There are paparazzi photographing famous people on their way into the Royal Enclosure. These celebrities are princes, princesses, models, actresses, politicians and billionaires.
People are not allowed to use mobile phones inside Ascot Royal Enclosure. You are not allowed to take photos, film or record sound inside the Royal Enclosure. You may bring phones with you but they must be switched off. There are many VIPs there and they want to be able to relax and have fun without being photographed and filmed.
You are not allowed to make a phone call, look at texts or use the internet. You are there to watch horse racing and to socialise. You are not there to use a phone! Many people comment that it is so refreshing to go just one afternoon a year without using a phone. If you need to make a call you can go out of the Royal Enclosure and make that call then come back in. You can go out and come back – go out and come back as many times as you want.
People watch racing. They lay bets. They eat and drink. There are bookmakers there, bars and restaurants. You do not have to lay any bets. Most people ‘have a flutter’ which means that they bet some money just for fun even if they know little about horse racing.
The Royal Enclosure is about 1 km long and 1 km wide. There are several thousand people there.
There is also the Golden Circle. You do not have to be invited to get into the Golden Circle. You simply have to buy a ticket. This is like the Royal Enclosure but there is no dress code and no rule against cameras or phones. If you have a badge for the Royal Enclosure you can go into the Golden Circle. People with a golden Circle ticket are NOT allowed into the Royal Enclosure. Although there is no rule about what to wear in the Golden Circle in practise most people dress formally – morning dress for men and dresses with hats for ladies. The food and drink is cheaper there.

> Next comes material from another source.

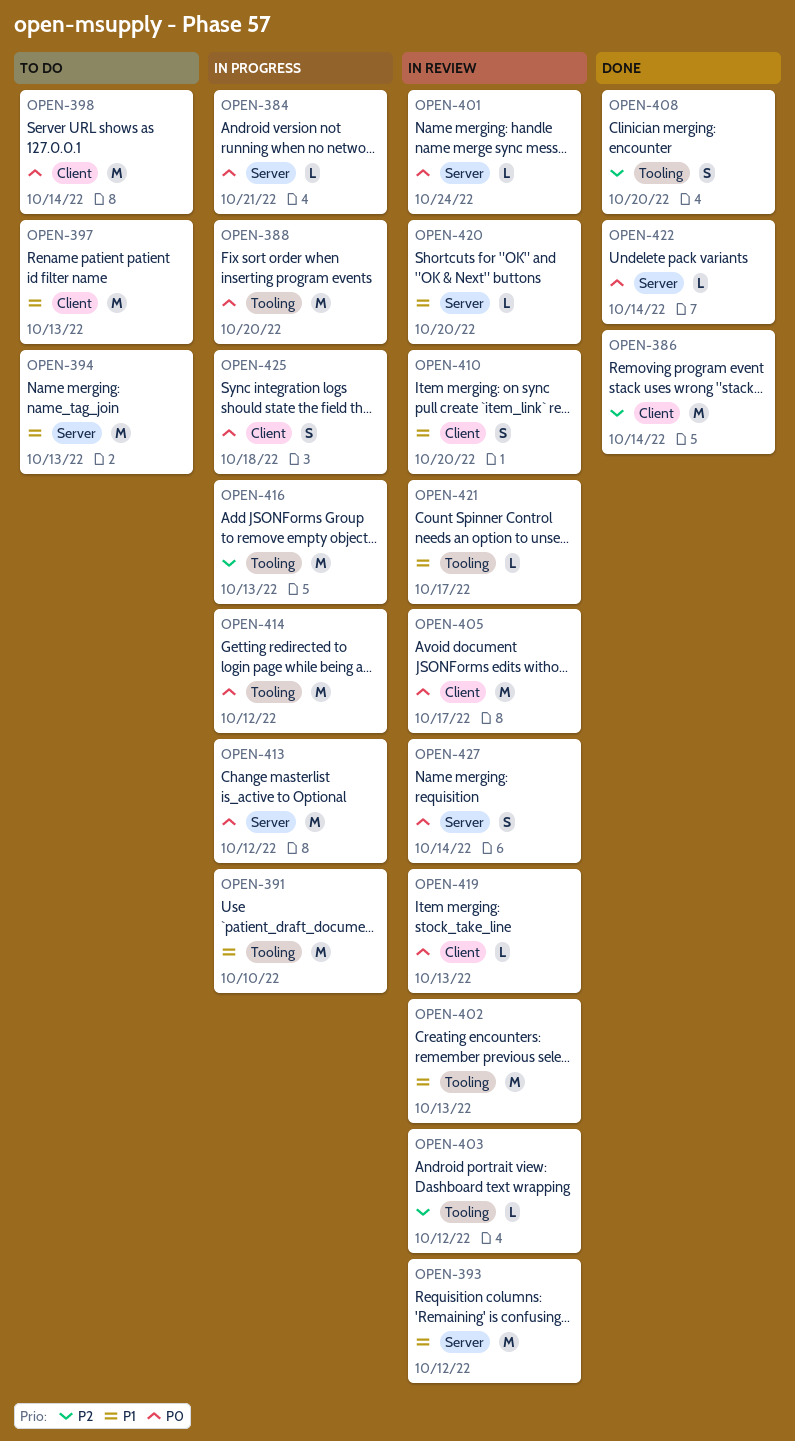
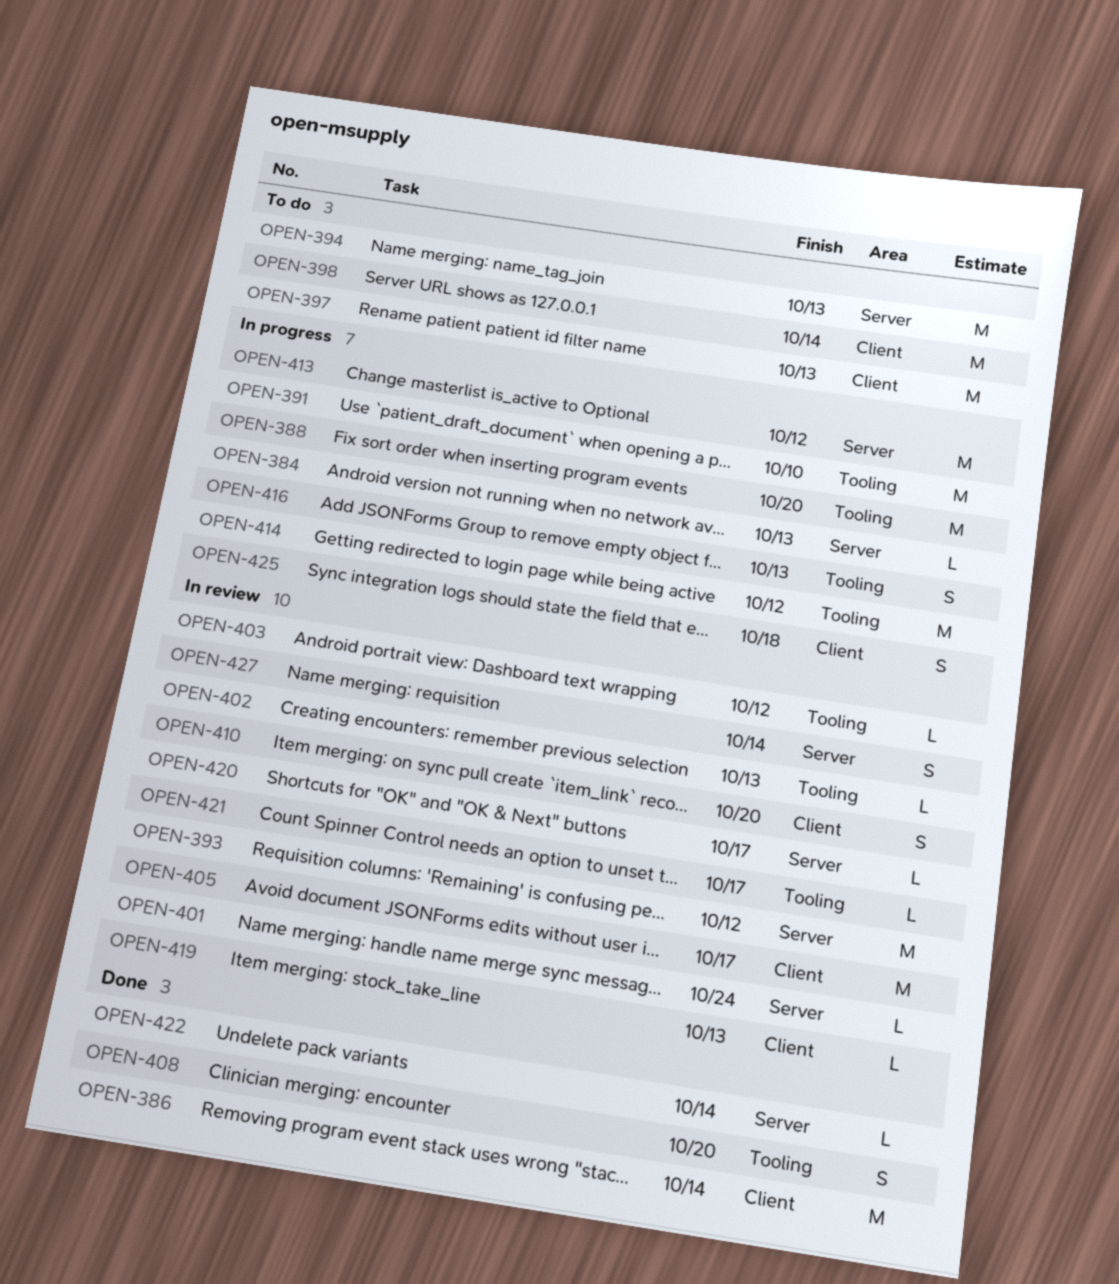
OPEN-384, due: Oct 21 -> Oct 13
OPEN-402, estimate: M -> L
OPEN-416, estimate: M -> S
OPEN-420, due: Oct 20 -> Oct 17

Then there is the Silver Ring. This is like the Golden Circle but cheaper. There is no rule against phones or cameras here. There is no dress code and people wear whatever. You just need to buy a ticket to get in. People with Royal Enclosure badge can go into the Silver Ring. People with a Silver Ring ticket cannot go into the Golden Circle or the Royal Enclosure.
- Which country is Ascot in?
- When did horse racing start in Ascot?
- What is a steeplechase?
- What does it mean to be ‘under starter’s orders’?
- Why does a gun go off at the start of the race?
- How long is the race course?
- What is the dress code for men in the Royal Enclosure?
- What is the dress code for women?
- Which month does ‘Royal Ascot’ take place?
- What is a photo finish?
- What is a dead heat?
- How many days does Royal Ascot take place for?
- How do you get a badge for the Royal Enclosure?
- Are you allowed to use a phone in the Royal Enclosure?
- Is it ok to take photos in the Royal Enclosure?
- What does it mean ‘to have a flutter’?
- What is the Golden Circle?
- What is the ‘Silver Ring’?
- If you have a badge for the Royal Enclosure are you allowed into the Golden Circle?
- If you have a ticket for the Golden Circle are you allowed into the Royal Enclosure?
- If you have a ticker for the Silver Ring are you allowed into the Golden Circle?
- What is the dress code for the Golden Circle?
- Are you allowed to use a camera in the Silver Ring?
- What is the minimum age to get in?
- Can embassies invite people?
- Would you like to go? Why or why not? Five marks.